In the case of In the Mood for Love, the conditions that dictated the style were the cramped quarters of the location they choose to film in. 'So sometimes,' the director says, 'we have to turn our camera to a mirror to shoot something and people think oh that's very stylish. Yes it is, but at the same time we did it because we are shooting in a very small space and that was our only option.'

In order to work more efficiently, Wong calls upon crew members who have been with him since the beginning, people like cinematographer Christopher Doyle and editor-production designer William Chang Suk-ping. He says 'this kind of relationship is necessary for the way we work because we need a kind of understanding between us so we can shift from one thing to another and we don t have to explain anything, nobody will panic because they are used to me.
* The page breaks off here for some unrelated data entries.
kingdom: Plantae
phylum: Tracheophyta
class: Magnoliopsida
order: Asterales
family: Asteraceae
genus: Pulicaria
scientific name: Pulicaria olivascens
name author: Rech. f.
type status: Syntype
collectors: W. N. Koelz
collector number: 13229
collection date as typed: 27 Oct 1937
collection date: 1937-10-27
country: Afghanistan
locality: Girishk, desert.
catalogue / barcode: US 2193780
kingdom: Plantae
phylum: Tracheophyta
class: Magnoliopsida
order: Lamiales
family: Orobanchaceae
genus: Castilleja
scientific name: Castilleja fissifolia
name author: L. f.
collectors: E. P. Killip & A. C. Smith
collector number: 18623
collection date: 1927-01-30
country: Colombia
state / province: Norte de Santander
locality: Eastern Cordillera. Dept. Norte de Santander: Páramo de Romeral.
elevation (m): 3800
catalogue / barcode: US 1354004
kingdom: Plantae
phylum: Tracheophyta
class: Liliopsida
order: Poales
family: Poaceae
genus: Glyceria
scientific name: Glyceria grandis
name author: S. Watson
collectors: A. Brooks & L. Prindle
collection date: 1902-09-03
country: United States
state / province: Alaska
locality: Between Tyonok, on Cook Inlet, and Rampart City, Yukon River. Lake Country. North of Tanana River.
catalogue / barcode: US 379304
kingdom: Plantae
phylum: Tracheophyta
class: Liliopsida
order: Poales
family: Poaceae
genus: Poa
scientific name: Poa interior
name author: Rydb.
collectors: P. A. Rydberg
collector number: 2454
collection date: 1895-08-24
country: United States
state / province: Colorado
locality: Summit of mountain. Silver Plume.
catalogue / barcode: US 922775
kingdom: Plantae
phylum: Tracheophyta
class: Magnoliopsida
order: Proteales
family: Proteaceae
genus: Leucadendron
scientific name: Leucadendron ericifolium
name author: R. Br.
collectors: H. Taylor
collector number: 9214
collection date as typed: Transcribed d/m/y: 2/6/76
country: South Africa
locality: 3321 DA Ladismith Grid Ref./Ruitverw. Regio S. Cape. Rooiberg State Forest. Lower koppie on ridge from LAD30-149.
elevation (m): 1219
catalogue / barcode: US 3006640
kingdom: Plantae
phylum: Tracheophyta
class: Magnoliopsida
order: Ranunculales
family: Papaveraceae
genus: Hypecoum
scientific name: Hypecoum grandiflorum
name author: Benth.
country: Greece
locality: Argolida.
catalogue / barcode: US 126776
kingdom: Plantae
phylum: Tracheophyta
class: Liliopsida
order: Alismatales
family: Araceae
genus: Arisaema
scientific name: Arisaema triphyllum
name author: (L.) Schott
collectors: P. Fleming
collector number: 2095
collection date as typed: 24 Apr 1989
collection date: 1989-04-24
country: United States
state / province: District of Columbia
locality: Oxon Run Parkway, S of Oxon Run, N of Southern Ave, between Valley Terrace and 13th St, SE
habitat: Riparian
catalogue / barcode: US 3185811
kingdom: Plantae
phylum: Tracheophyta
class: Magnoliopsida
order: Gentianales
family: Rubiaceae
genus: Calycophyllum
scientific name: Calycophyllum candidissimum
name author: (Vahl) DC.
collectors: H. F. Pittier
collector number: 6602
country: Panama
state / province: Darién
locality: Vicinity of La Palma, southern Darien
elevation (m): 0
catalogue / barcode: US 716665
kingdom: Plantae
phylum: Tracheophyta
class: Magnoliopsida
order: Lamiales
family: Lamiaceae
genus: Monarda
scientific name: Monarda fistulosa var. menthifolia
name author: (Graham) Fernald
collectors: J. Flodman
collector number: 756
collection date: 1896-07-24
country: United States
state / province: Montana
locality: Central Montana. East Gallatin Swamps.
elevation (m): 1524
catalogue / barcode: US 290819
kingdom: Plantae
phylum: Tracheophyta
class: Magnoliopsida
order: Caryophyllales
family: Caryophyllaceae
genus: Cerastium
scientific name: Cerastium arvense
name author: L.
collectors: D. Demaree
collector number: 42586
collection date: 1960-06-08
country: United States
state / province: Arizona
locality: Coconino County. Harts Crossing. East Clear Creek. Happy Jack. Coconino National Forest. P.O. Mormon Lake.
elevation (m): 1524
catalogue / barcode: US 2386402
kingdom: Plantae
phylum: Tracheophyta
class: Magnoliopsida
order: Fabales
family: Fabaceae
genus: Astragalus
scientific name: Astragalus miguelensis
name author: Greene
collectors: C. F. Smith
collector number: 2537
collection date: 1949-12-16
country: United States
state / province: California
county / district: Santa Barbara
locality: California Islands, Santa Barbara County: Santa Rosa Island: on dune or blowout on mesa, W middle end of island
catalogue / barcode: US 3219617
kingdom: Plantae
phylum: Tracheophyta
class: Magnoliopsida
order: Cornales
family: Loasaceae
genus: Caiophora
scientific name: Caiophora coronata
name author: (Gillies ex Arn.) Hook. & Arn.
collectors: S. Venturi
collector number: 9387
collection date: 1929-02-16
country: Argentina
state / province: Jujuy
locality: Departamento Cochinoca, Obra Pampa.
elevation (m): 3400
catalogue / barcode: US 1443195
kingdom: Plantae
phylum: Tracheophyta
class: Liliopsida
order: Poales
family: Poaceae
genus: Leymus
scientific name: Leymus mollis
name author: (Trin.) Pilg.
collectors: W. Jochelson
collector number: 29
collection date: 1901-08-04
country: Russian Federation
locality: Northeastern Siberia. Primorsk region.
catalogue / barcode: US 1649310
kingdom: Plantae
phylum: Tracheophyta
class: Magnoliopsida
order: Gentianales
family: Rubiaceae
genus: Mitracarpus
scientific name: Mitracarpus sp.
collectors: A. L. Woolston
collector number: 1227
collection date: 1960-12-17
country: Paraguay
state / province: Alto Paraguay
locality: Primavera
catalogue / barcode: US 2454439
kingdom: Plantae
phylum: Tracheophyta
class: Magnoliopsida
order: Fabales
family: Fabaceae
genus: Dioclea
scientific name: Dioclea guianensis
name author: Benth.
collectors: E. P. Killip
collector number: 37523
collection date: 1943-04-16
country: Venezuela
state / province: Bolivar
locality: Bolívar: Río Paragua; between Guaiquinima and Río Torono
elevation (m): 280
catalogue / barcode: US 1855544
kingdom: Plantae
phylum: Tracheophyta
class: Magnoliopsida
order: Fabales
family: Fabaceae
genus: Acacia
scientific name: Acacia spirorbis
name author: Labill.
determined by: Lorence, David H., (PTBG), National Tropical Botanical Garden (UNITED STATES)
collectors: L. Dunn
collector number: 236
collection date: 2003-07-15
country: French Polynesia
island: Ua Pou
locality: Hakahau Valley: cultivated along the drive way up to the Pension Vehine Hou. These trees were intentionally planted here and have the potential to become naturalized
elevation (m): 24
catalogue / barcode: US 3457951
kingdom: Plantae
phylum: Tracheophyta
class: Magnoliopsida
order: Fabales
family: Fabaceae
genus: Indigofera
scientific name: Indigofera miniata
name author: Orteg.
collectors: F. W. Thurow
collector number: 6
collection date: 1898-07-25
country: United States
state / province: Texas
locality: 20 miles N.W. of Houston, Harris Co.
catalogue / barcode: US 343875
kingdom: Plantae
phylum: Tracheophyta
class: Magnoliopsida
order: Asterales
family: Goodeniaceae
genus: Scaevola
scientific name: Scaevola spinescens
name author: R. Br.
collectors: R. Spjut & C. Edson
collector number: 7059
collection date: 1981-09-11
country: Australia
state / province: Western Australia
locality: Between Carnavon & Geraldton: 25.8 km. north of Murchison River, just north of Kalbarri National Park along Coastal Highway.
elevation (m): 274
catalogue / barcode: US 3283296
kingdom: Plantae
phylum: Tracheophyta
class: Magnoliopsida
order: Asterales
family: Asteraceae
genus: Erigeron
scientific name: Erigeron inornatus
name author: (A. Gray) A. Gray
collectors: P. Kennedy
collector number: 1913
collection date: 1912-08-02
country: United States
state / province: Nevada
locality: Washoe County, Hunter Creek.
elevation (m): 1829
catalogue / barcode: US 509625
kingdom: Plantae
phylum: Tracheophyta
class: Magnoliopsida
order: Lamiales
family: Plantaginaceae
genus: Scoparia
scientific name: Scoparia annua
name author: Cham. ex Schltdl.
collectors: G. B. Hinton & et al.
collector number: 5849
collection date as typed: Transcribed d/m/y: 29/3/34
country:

I am just the band leader and I just keep everything in tune.'

With Chang, for example, Wong might ask him for something in particular for the look of the film or he might ask to be surprised. But there are other times when 'we don't have to discuss much at all. If we want a certain look for the women then we will say Okay, you remember five years ago we were in that coffee shop and there was this strange lady eating by herself? You still remember the woman? Yes. I want a woman like that. And he just gets it.'

Because of his unique style, Wong now produces his own films and seeks out financial backers who are familiar with his work methods. 'We are not making film in a normal way,' he notes, 'Normally you have a script you can send it to people who will decide if they will finance the film based on the script. But in our case, we have no script. So the only people we can work with are people who have been working with us in the past and they know we are going to do something its kind of a trust.'

Wong's films are meditative, personal and even self-consciously arty. He tries to do something different with each film, yet his body of work reveals a fascination with the themes of time, loss and the possibility and impossibility of love. Some may call his films a triumph of style over substance but in fact his films are examples of style as substance. His fractured and fragmentary narratives go against audience expectations and bring freshness to tired genres like the gangster film or romantic movie. His expressionistic style -- blurred slow motion; long, languorous shots; jerky hand-held camerawork -- conveys the emotions of the characters and dictates the mood of the film. His films are ultimately a delirious collision of pop entertainment and art film.